_Task to complete_. Set down the line that has "out of order." and each line beneath it, through the last line of the entries, exactly and with no others.

_Material for this exercise_.
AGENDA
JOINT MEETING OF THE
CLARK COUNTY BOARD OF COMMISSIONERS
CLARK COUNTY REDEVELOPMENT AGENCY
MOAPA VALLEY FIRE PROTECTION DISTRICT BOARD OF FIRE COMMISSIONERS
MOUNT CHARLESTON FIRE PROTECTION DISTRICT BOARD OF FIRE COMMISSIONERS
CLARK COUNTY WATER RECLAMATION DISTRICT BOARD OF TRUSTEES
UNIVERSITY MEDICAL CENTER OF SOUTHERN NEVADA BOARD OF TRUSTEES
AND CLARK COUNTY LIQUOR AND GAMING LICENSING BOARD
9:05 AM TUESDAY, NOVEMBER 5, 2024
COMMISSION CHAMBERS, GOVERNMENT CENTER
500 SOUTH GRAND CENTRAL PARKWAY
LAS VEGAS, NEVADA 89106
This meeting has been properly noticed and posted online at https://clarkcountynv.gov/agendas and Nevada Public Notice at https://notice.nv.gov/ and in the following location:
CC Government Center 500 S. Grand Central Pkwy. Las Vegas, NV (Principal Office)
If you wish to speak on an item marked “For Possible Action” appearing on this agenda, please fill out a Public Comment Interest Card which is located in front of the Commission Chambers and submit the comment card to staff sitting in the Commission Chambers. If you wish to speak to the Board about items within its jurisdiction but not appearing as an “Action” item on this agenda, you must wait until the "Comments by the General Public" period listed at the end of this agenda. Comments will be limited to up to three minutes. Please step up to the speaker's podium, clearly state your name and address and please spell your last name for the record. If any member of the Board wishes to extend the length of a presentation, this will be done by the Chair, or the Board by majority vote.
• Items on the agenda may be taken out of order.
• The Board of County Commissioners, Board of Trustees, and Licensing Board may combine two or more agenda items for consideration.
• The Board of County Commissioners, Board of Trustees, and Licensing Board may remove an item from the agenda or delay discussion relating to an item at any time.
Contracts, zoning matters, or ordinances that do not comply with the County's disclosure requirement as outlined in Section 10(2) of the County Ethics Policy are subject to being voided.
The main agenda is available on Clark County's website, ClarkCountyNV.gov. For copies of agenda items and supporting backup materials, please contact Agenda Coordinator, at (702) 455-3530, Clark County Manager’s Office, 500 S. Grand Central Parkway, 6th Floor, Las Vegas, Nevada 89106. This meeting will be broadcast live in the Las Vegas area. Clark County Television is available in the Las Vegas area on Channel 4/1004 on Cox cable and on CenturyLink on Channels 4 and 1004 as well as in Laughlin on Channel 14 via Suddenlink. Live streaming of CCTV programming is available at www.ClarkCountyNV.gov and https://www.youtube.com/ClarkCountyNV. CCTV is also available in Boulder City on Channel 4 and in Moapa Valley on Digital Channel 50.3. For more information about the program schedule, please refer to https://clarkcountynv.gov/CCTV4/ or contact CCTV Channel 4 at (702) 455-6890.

_Solution to the problem_.
• Items on the agenda may be taken out of order.
• The Board of County Commissioners, Board of Trustees, and Licensing Board may combine two or more agenda items for consideration.
• The Board of County Commissioners, Board of Trustees, and Licensing Board may remove an item from the agenda or delay discussion relating to an item at any time.
Contracts, zoning matters, or ordinances that do not comply with the County's disclosure requirement as outlined in Section 10(2) of the County Ethics Policy are subject to being voided.
The main agenda is available on Clark County's website, ClarkCountyNV.gov. For copies of agenda items and supporting backup materials, please contact Agenda Coordinator, at (702) 455-3530, Clark County Manager’s Office, 500 S. Grand Central Parkway, 6th Floor, Las Vegas, Nevada 89106. This meeting will be broadcast live in the Las Vegas area. Clark County Television is available in the Las Vegas area on Channel 4/1004 on Cox cable and on CenturyLink on Channels 4 and 1004 as well as in Laughlin on Channel 14 via Suddenlink. Live streaming of CCTV programming is available at www.ClarkCountyNV.gov and https://www.youtube.com/ClarkCountyNV. CCTV is also available in Boulder City on Channel 4 and in Moapa Valley on Digital Channel 50.3. For more information about the program schedule, please refer to https://clarkcountynv.gov/CCTV4/ or contact CCTV Channel 4 at (702) 455-6890.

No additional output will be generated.